Tevilah with dreadlocks is acceptable.
The Rema cited by @Yehoshua is coming from the Beis Yosef ad loc., who is quoting the Mordechai in Shavuos §751, who is quoting a Ra’avyah in Teshuva 991. The Ra’avyah gives three reasons why these plaits (see here for background) are not a problem of chatzitza:
- The halacha (see Niddah 67a, Shulchan Aruch YD 198:5) is that one hair tied in a knot is tight enough to be considered a chatzitza. More than one hair is not. This is more than one hair.
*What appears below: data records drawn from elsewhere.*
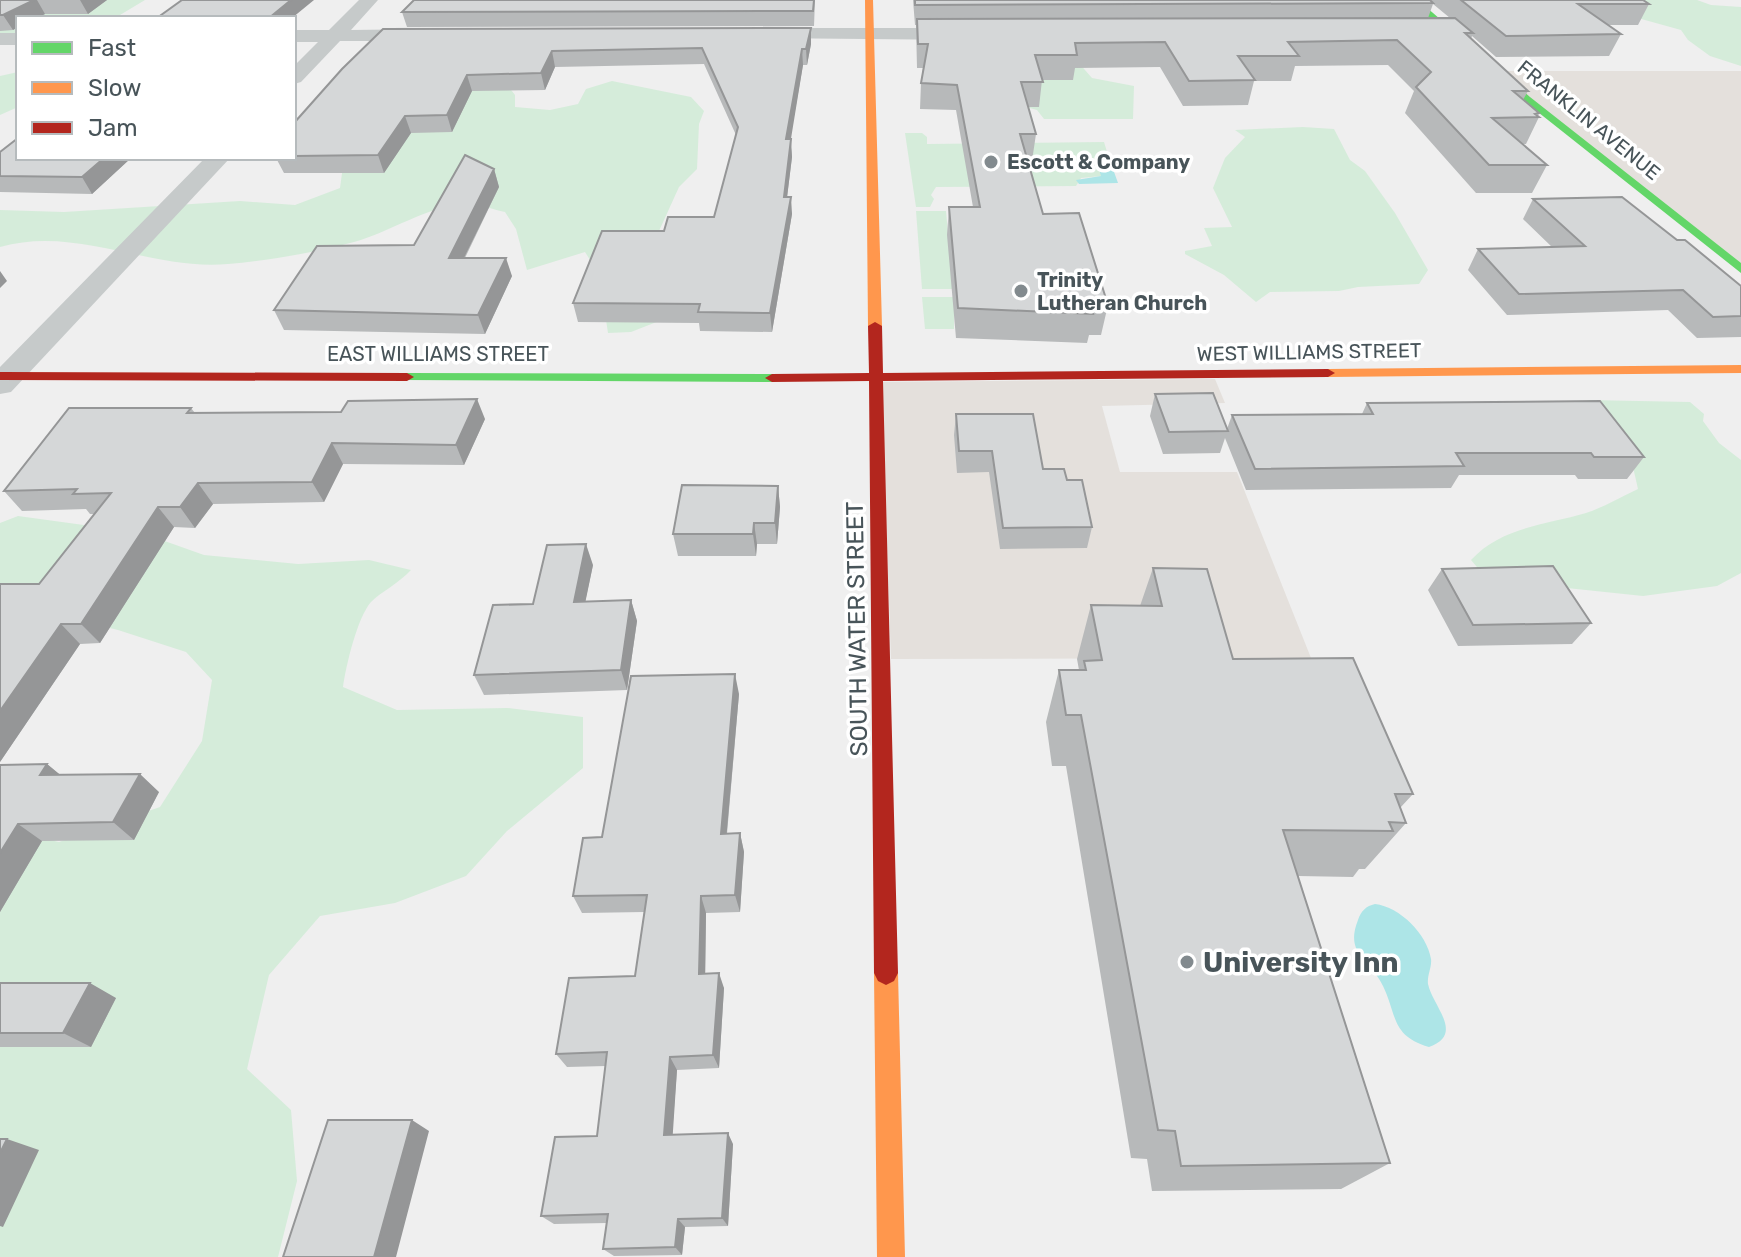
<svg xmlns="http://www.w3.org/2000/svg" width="1741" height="1257" font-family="Rubik,sans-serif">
	<rect width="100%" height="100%" fill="#efefef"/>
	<path fill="#e4e0dc" d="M1496,71H1741V264Z
		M1215,379L1225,403L1102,406L1120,472H1237L1311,658L891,659L881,382Z"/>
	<path fill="#d5ecda" d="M5,0H145L115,18H18V33H0V3Z
		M1443,0H1697L1711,5L1741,7V66L1710,56L1688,40L1681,30L1616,12Z
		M1070,53L1092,78L1134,86L1133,119H1044L1037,110L960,89Z
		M18,72V107L0,115V76Z
		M501,77L515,95V107L550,110L578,104L586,89L612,81L691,97L704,111L699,124L697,169L679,187L654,242L682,312L631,332L608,333L599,274L585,252L527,270L516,229L505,212C492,209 476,203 463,204C425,207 391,232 354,242C313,253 271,260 228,264C151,271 77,225 0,247V210L64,212L240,201L295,205L340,188L343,166L390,122Z
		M1303,127L1334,129L1350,160L1365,171L1395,213L1428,270L1419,284L1358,287L1339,291L1270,292L1256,302L1224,275L1185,254V251L1212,246L1204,228L1232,227L1213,188L1225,158L1245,137L1235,130Z
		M905,133H922L927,137V144L1104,142L1108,155L1104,154L1101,176L1081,178L1076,186L936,187L931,195L934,199L930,207H916Z
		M916,211H946L953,289H922Z
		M922,297H954V329H925Z
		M1588,400L1690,402L1704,414L1703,421L1719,443L1741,460V573L1717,586L1643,596L1510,582L1482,573L1471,560C1501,527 1545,525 1586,513C1604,507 1621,497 1638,489L1633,467L1598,430Z
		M18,516L142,533L204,555L298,564L369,560L411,570C399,583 381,592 371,602C357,618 346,666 343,687L397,710L507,708L583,717V768L507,831L466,876L395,903L320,916L269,975L247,1069L291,1110L297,1181L278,1257H0V828L59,842L160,807L202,741L212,680L186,652L118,630L61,616L0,585V523Z"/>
	<path fill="#ade5e7" d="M1104,154L1108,155L1118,183L1079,184L1076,180L1101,176L1095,155Z
		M1375,904C1400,907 1427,934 1431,959C1432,967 1427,975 1428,984C1433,1007 1465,1034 1429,1047C1391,1036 1397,1015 1383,986C1371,960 1344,955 1358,920C1361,911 1366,906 1375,904Z"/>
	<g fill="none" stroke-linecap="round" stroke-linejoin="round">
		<path fill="#c6caca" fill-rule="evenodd" d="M359,0H378L351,30L429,29L439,35L429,41H340L301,82L294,84V66L318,42H294V30H329Z
			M757,28H969L979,34L969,40L750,38L747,34L750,30Z
			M0,33H18V45H0Z
			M205,158H230L11,392L0,394V367Z"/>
		<path fill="#63d668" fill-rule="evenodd" d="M1409,0H1418L1530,97L1741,263V273L1524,101Z
			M407,373L772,374L779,378L772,382L402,380V374Z"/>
		<path fill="#ff974d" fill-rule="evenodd" d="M865,0H873L882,326L875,330L868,326Z
			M1741,365V373L1328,377L1321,373L1328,369Z
			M886,961L894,965L898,973L905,1257H877L874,973L878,965Z"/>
		<path fill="#b3261e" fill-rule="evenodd" d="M875,322L882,326L883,373L1328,369L1335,373L1328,377L883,381L898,973L894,981L886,985L878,981L874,973L869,381L772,382L765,378L772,374L869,373L868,326Z
			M0,372L407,373L414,377L407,381L0,380Z"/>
	</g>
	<path fill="#b7b9ba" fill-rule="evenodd" d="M0,0H107L88,14H45L13,30L0,31Z
		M414,0H815L814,26L407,27L402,12Z
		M913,0H1643L1649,4L1638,25H1607L1621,34L1609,56L1496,57L1472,36L1471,39L1528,91L1523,100L1539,113L1538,116L1539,117L1526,144H1522L1547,165L1532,193H1476L1405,113L1414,91L1388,65L1295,66L1291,81H1254L1248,105L1183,106L1160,67L1075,68L1073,80H1042L1039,107H1028L1036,134L1032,161H1028L1043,214L1108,305L1101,335H1089L1087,343L956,338L947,235L949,207H973L956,110L920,109L921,83L923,68H917L916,25H915ZM1433,4L1450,18H1428Z
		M383,29L811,44L807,65H803L790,139L792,157L787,197L792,214L772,332L700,331L699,323L578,322L573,303L664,231L714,217L736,135L704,64L555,67L545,90L472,91L452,132L411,133L384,173H284L276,158H294V123Z
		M0,152L18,158H131L92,194L0,192Z
		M494,169L499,187L465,258L512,276L485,334L284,330L274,310L414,245Z
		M1533,199L1677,240L1741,286V337L1697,338L1668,310L1507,315L1468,270L1478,249L1552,247L1523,219Z
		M1155,394L1227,429L1232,415L1362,414L1367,403L1644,457L1627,479H1578L1575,475H1459L1451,488L1246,490L1225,438L1220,453L1163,454L1150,416Z
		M191,408L195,413L485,419L464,465L343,464L324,502L213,504L195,528L174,527L100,643L80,644L0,762L39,584L95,514H90L86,509L22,511L4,491Z
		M956,414L1043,469L1067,480L1092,527L1087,548L1000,549L989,472L957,473L954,435Z
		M778,486L780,507L777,544H757L756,556H678L673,534Z
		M593,565L585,602L631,600L637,621L627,690L484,695L474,675L533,604Z
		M1153,568L1233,659L1413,794L1400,808L1406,823L1365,869H1359L1353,877L1298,876L1390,1163L1341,1189L1152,1191L1147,1159L1131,1158L1066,766H1052L1046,722L1059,670H1079L1077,659L1091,605L1140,606Z
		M1442,569L1591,623L1572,644L1458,646L1428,590Z
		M739,694L727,834L740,833L744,852L740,912L706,913L705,973L724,988L719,1068L677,1070L672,1134L733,1144L728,1226L685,1227L682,1255L614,1256L603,1249L607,1223L554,1224L541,1216L597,1136L606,1066L567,1067L556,1054L635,976L644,912L582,913L573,896L602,837Z
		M47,764L60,775L159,792L134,840L42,841L0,912V765Z
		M0,983L116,998L91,1047H0Z"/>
	<path fill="#959697" d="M34,0H37L45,14L37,18H18V27L13,30L3,15Z
		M80,0H107L88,14Z
		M291,0H314L292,18H269Z
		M811,28V44L807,65L806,49Z
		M802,49L803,65L788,157L786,139Z
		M552,51L555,67L545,90L541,73Z
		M467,75L472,91L452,132L447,115Z
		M405,116L411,133L384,173L378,155Z
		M791,139L792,157L785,214L784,197Z
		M104,158H131L92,194L82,177Z
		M494,169L499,187L455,276L449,258Z
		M791,197L792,214L772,332L770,313Z
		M506,258L512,276L485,334L478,315Z
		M0,271L7,281L0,288Z
		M477,399L485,419L464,465L456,445Z
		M332,443L343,464L324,502L312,482Z
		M198,483L213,504L195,528L180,507Z
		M778,486L780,507L777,544L775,523Z
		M158,507L174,527L100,643L81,624Z
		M754,523L757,544L756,556L753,534Z
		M586,544L593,565L581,623L574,602Z
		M631,600L637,621L627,690L621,670Z
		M61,624L80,644L0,762V711Z
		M735,674L739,694L725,852L721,834Z
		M47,764L69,782L40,775Z
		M140,774L159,792L134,840L113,822Z
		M18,824L42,841L0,912V853Z
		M740,833L744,852L740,912L735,895Z
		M701,896L706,913L705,989L699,974Z
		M719,973L724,988L719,1068L713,1055Z
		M90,983L116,998L91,1047L63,1033Z
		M670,1057L677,1070L672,1146L664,1135Z
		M412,1120L429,1131L396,1257H374Z
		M728,1133L733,1144L728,1226L722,1218Z
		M7,1139L39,1150L3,1227L0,1226V1153Z
		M678,1219L685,1227L682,1255L675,1247Z"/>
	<path fill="#d5d7d8" stroke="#959697" stroke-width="2" d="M0,0H34L3,15H0Z
		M182,0H291L269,18H157Z
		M414,0H814L813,11L402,12Z
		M915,0H1430L1433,3L915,5Z
		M1461,0H1643L1649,4H1578L1621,34L1506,36Z
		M1455,18L1473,33H1465L1528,91H1513L1539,113L1535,114L1539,117L1492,118L1547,165H1489L1416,87L1431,72L1397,40L1288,42L1299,56H1238L1255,80L1189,81L1165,42L1075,43L1077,55H1035L1043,82H1021L1036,134H1020L1043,214L1079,213L1108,305L1090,306L1093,314L958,308L949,207H980L957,85L921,83L928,44H918L917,19Z
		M811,28L806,49H802L786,139H791L784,197H791L770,313L698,312L700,304L573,303L602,231H664L668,217H714L738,127L702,48L552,51L541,73L467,75L447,115L405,116L378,155L294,156V123L342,69L383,29Z
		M18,138V158H104L82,177L0,176V152Z
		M465,155L494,169L449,258H506L478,315L274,310L317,246L414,245Z
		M1622,197L1677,240H1685L1741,286V316L1713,317L1683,290L1519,294L1478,249L1585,246L1533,199Z
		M1213,393L1228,431L1169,432L1155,394Z
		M477,399L456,445L332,443L312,482L198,483L180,507H158L81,624H61L0,711V584H39L111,493L73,494L77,489L4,491L69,408H191L187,413L341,412L348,401Z
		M1600,401L1644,457H1594L1591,453H1456L1464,466L1255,469L1232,415L1373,414L1367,403Z
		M956,414H1033L1043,469H1064L1067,480H1082L1092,527L1003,528L992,451H959Z
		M682,485L778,486L775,523H754L753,534H673Z
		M586,544L574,602L631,600L621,670L474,675L493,605L533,604L547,545Z
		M1553,566L1591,623L1473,625L1442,569Z
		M1153,568L1207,569L1233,659L1353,658L1413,794H1395L1406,823L1389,822L1393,831L1283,830L1390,1163L1181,1166L1175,1131L1158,1130L1081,715H1066L1059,670H1086L1084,661L1102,660L1091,605L1162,606Z
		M735,674L721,834L740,833L735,895L701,896L699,974L719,973L713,1055L670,1057L664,1135L728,1133L722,1218L678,1219L675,1247L603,1249L608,1214L541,1216L555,1137L597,1136L607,1052L556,1054L569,978L635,976L647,895L573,896L583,838L602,837L631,676Z
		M47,764L40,775L140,774L113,822L18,824L0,853V765Z
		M0,983H90L63,1033H0Z
		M328,1120H412L374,1257H283Z
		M0,1139H7L0,1153Z"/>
	<g fill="#828a8e" stroke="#fff" stroke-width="3">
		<circle cx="991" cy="162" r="8"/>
		<circle cx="1021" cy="291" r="8"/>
		<circle cx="1187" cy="962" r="8"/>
	</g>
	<g text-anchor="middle" stroke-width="7" stroke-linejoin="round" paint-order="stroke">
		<g font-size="20" fill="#485459" stroke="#fff">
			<text transform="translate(1589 120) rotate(39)" y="7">FRANKLIN AVENUE</text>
			<text transform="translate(1309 352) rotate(-1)" y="7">WEST WILLIAMS STREET</text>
			<text x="438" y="361">EAST WILLIAMS STREET</text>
		</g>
		<g font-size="20" font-weight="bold" fill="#485459" stroke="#fff" text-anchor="start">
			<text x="1007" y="169">Escott &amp; Company</text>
			<text x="1037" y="287">Trinity<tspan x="1037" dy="23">Lutheran Church</tspan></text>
		</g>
		<g font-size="24" fill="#485459" stroke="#fff">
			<text transform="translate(857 629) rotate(-91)" y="8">SOUTH WATER STREET</text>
		</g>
		<g font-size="28" font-weight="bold" fill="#485459" stroke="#fff" text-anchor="start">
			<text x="1203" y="972">University Inn</text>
		</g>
	</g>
	<rect x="16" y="16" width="280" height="144" fill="#ffffff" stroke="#b6bbbd" stroke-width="2"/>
	<rect x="32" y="42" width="40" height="12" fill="#63d668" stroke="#b6bbbd" stroke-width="2"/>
	<text x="88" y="56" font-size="24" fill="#485459">Fast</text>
	<rect x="32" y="82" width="40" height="12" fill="#ff974d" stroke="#b6bbbd" stroke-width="2"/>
	<text x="88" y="96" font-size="24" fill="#485459">Slow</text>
	<rect x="32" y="122" width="40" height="12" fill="#b3261e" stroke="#b6bbbd" stroke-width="2"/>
	<text x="88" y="136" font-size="24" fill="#485459">Jam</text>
</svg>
- Even if it is tight; since whatever it naturally covers is
considered “swallowed up” regarding technical laws of tum’ah, one
could posit that this also has bearing on the laws of tevilah in
that it is not necessary for that area to undergo tevilah.
- Since the assumed danger involved in the removal of these locks will
cause this woman to want them to remain there, we say “that is the
way it grows”; a line of reasoning which says that anything which is
intended to be there (not just that one doesn’t mind it’s presence)
is considered part of the body itself regarding tevilah.
There is a fourth reason which is really much more basic: Anything which a person does not intend to remove is not a chatzitza unless it covers most of the body, and even then it is only a chatzitza mid’rabannan (see Niddah ibid.). One who examines the words of the Ra’avyah inside will notice that this is a sufficient reason which he only ignored because of the opinion that most of the head is just as bad as most of the body, rendering this point moot.
At any rate, we have at least three reasons why the braids are not a chatzitza, and all of them apply to dreadlocks. Even though the third reason – that “that’s the way it grows” – was clearly said because of the assumed danger in removing it, we find the exact concept applied when something is done for beauty; namely further on in the Shulchan Aruch (s’if 17) where hair dye is not considered a chatzitza for this very reason.
There is a Rema in the first se'if which says that the custom is to remove all interfering items; even ones which would not be considered chatzitzos. However, see the Sidrei Tahara there who writes that this is only an extra stringency, and the Aruch Hashulchan similarly writes that if there is any need whatsoever one should not be stringent about this. So although it is a laudable custom, one should certainly be aware of the letter-of-the-law.